Откуда к Треплеву—Чехову пришла мировая душа – философские, так сказать, источники? Вряд ли это такие первоисточники, как Платон или Шеллинг. Она пришла непосредственно из современности – Владимир Соловьёв, на разные лады твердивший о мировой душе, был в современности рядом, и Чехов его, конечно, читал. Можно даже сказать, что она пришла из литературного быта конца столетия, где соловьёвская мировая душа растворилась как философское общее место – например, в «Юлиане Отступнике» Мережковского, одновременном «Чайке», неоплатоник Ямвлих учит о мировой душе в разговорах с героем романа.[602] В год «Чайки» (1895) Чехов мог прочитать в «Вестнике Европы», в статье Вл. Соловьёва «Поэзия Тютчева»:[603] «Тютчев не верил в эту смерть природы (…) Ему не приходилось искать душу мира (…) она сама сходилась с ним и в блеске молодой весны, и в „светлости осенних вечеров“». Тютчев для Соловьёва как Гёте, прославляющий «душу мира и жизнь природы».[604] А монолог Мировой души у Треплева—Чехова рисует, напротив, ту смерть природы, в которую Тютчев не верил.
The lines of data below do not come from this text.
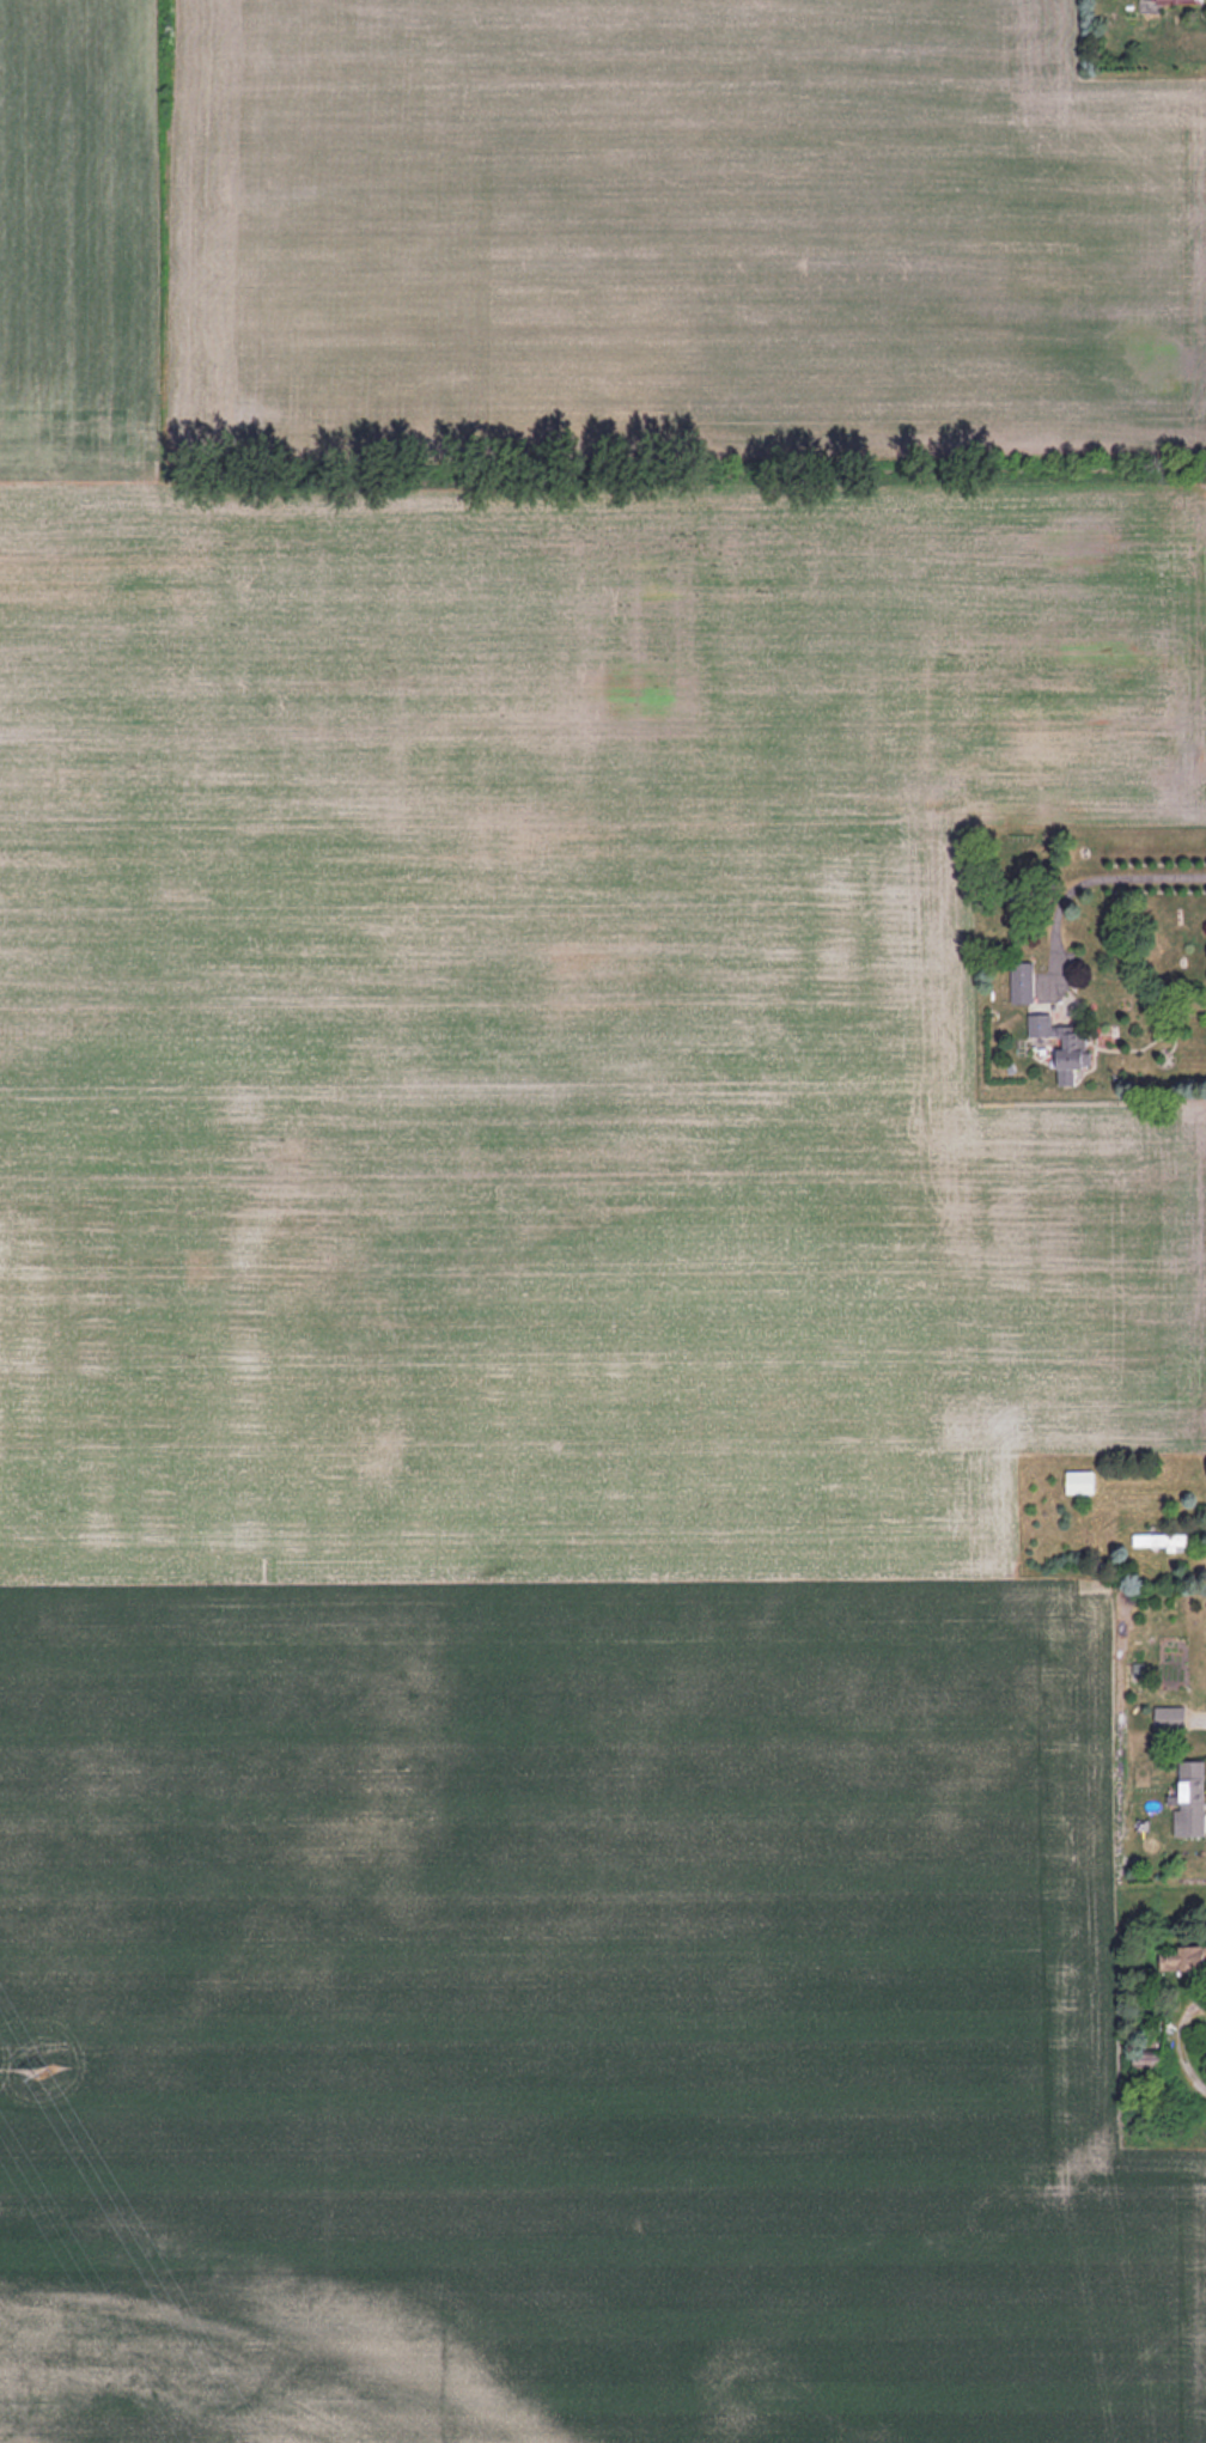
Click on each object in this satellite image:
building: (1171, 1)
building: (1020, 982)
building: (1058, 1041)
building: (1078, 1481)
building: (1158, 1540)
building: (1168, 1718)
building: (1187, 1798)
building: (1181, 1960)
power tower: (46, 2068)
За два года до «Чайки» (1893) Соловьев напечатал свою «Белую Лилию», назвав ее «мистерией—шуткой» (И. Б. Роднянская называет её «мистерией—буфф»[605]). Соловьёвская мистика сопровождалась и оборачивалась брутальным философским юмором на те же темы страдающей мировой души и Софии, и по части демонстративной нелепости (с этим словом она была воспринята читателями из близкого автору круга[606]) эта шутка, с солнцем, деревьями и цветами, выступающими с речами, и «львами, барсами, носорогами» в числе действующих лиц, могла отозваться в мистерии Константина Треплева (но для него отнюдь не шутки). Как возможное влияние соловьёвская автопародия была, наверное, ближе автору «Чайки», чем серьёзная соловьёвская мистика. Но за «Белой Лилией» была уже некоторая традиция. В «Бесах» Достоевского Чехов мог найти такое жанровое определение поэмы Степана Трофимовича Верховенского, под которое мог подвести сочинение Треплева: «Это какая—то аллегория, в лирико—драматической форме и напоминающая вторую часть „Фауста“».[607] Прототип поэмы Степана Трофимовича известен – «Pot—Pourri…» Владимира Печерина (1834), оставшееся в памяти современников под титулом «Торжество смерти» (и под ним впоследствии Герценом в Лондоне напечатанное), где тоже в центре вставной «Театр», в котором «являются все народы, прошедшие, настоящие и будущие», а вслед за ними – Небо, Земля и Смерть.